Publication year - 2015
Publication title -
alzheimer's and dementia
Language(s) - English
Resource type - Journals
SCImago Journal Rank - 6.713
H-Index - 118
eISSN - 1552-5279
pISSN - 1552-5260
DOI - 10.1016/j.jalz.2014.11.002
Subject(s) - atrophy , precuneus , neuroimaging , cerebrospinal fluid , magnetic resonance imaging , alzheimer's disease neuroimaging initiative , psychology , pathology , medicine , neuroscience , alzheimer's disease , cognition , disease , radiology
Alzheimer's disease (AD) is characterized by the accumulation of β‐amyloid (Aβ) associated with brain atrophy and cognitive decline. The functional form to model the association between Aβ and regional brain atrophy has not been well defined. To determine the relationship between Aβ and atrophy, we compared the performance of the usual dichotomization of cerebrospinal fluid (CSF) Aβ to identify subjects as Aβ+ and Aβ− with a trilinear spline model of CSF Aβ. Methods One hundred and eighty‐three subjects with mild cognitive impairment and 108 cognitively normal controls with baseline CSF Aβ and up to 4 years of longitudinal magnetic resonance imaging data from the Alzheimer's Disease Neuroimaging Initiative were analyzed using mixed‐effects regression.

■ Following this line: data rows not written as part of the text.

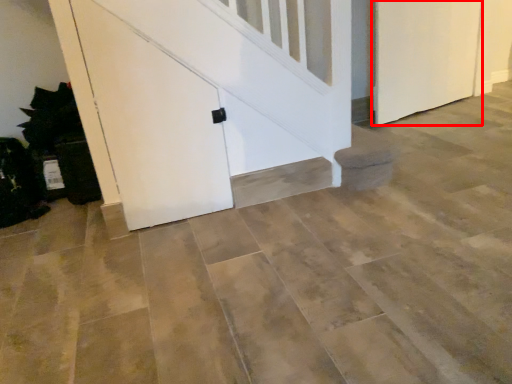
Question: From the image's perspective, where is door (annotated by the red box) located in relation to door in the image?

Choices:
 (A) below
 (B) above

Answer: (B)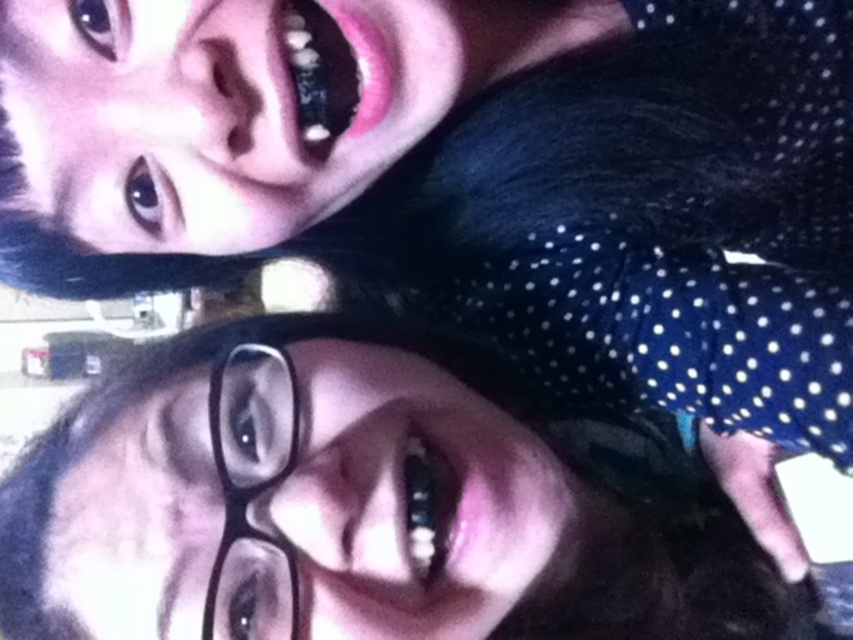
What do you see at coordinates (367, 502) in the screenshot? I see `black matte glasses at center` at bounding box center [367, 502].

Can you confirm if black matte glasses at center is positioned above black plastic glasses at lower left?

No, black matte glasses at center is not above black plastic glasses at lower left.

Is point (160, 451) behind point (273, 460)?

Yes, it is behind point (273, 460).

This screenshot has height=640, width=853. In order to click on black matte glasses at center in this screenshot , I will do `click(367, 502)`.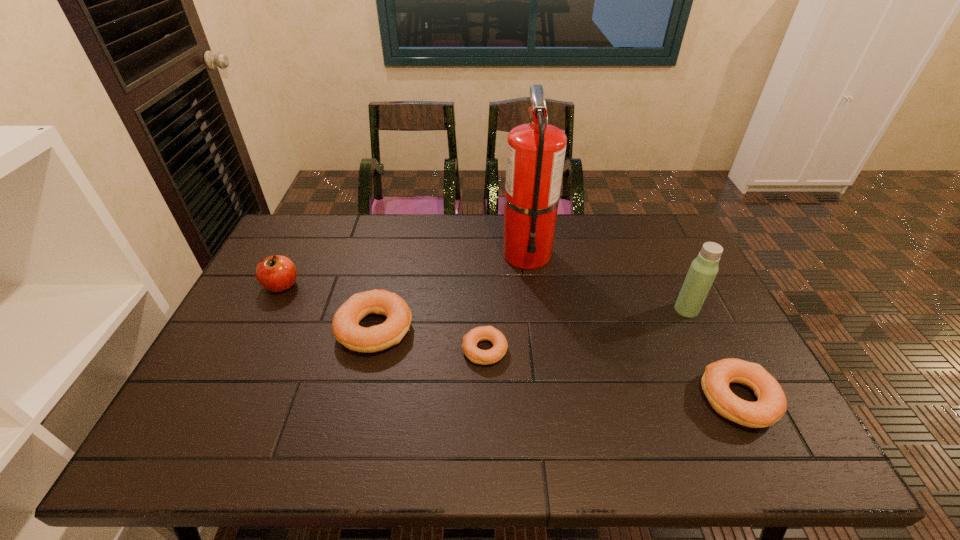
To ensure equal spacing by inserting another bagel among them, please point out a vacant spot for this new bagel. Please provide its 2D coordinates. Your answer should be formatted as a tuple, i.e. [(x, y)], where the tuple contains the x and y coordinates of a point satisfying the conditions above.

[(605, 374)]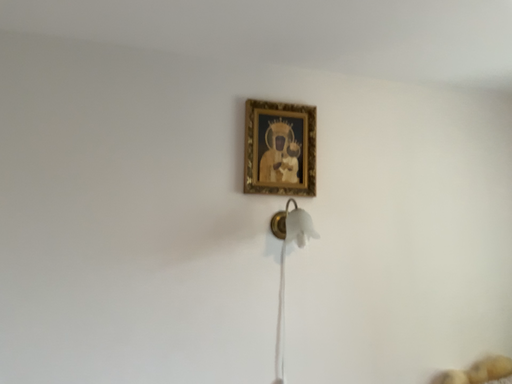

Piecewise‐linear splines were used to evaluate the nonlinear nature of the association between CSF Aβ and regional atrophy and to identify points of acceleration of atrophy with respect to Aβ. Several parameterizations of CSF Aβ were compared using likelihood ratio tests and the Akaike information criterion. Periods of acceleration of atrophy in which subjects transition from CSF Aβ negativity to CSF Aβ positivity were estimated from the spline models and tested for significance. Results Spline models resulted in better fits for many temporal and parietal regions compared with the dichotomous models. The trilinear model showed that periods of acceleration of atrophy varied greatly by region with early changes seen in the insula, amygdala, precuneus, hippocampus, and other temporal regions, occurring before the clinical threshold for CSF Aβ positivity. Discussion The use of piecewise‐linear splines provides an improved model of the nonlinear association between CSF Aβ and regional atrophy in regions implicated in the progression of AD. The important biological finding of this work is that some brain regions show periods of accelerated volume loss well before the CSF Aβ 42 threshold. This implies that signs of brain atrophy develop before the current conventional definition of “preclinical AD”.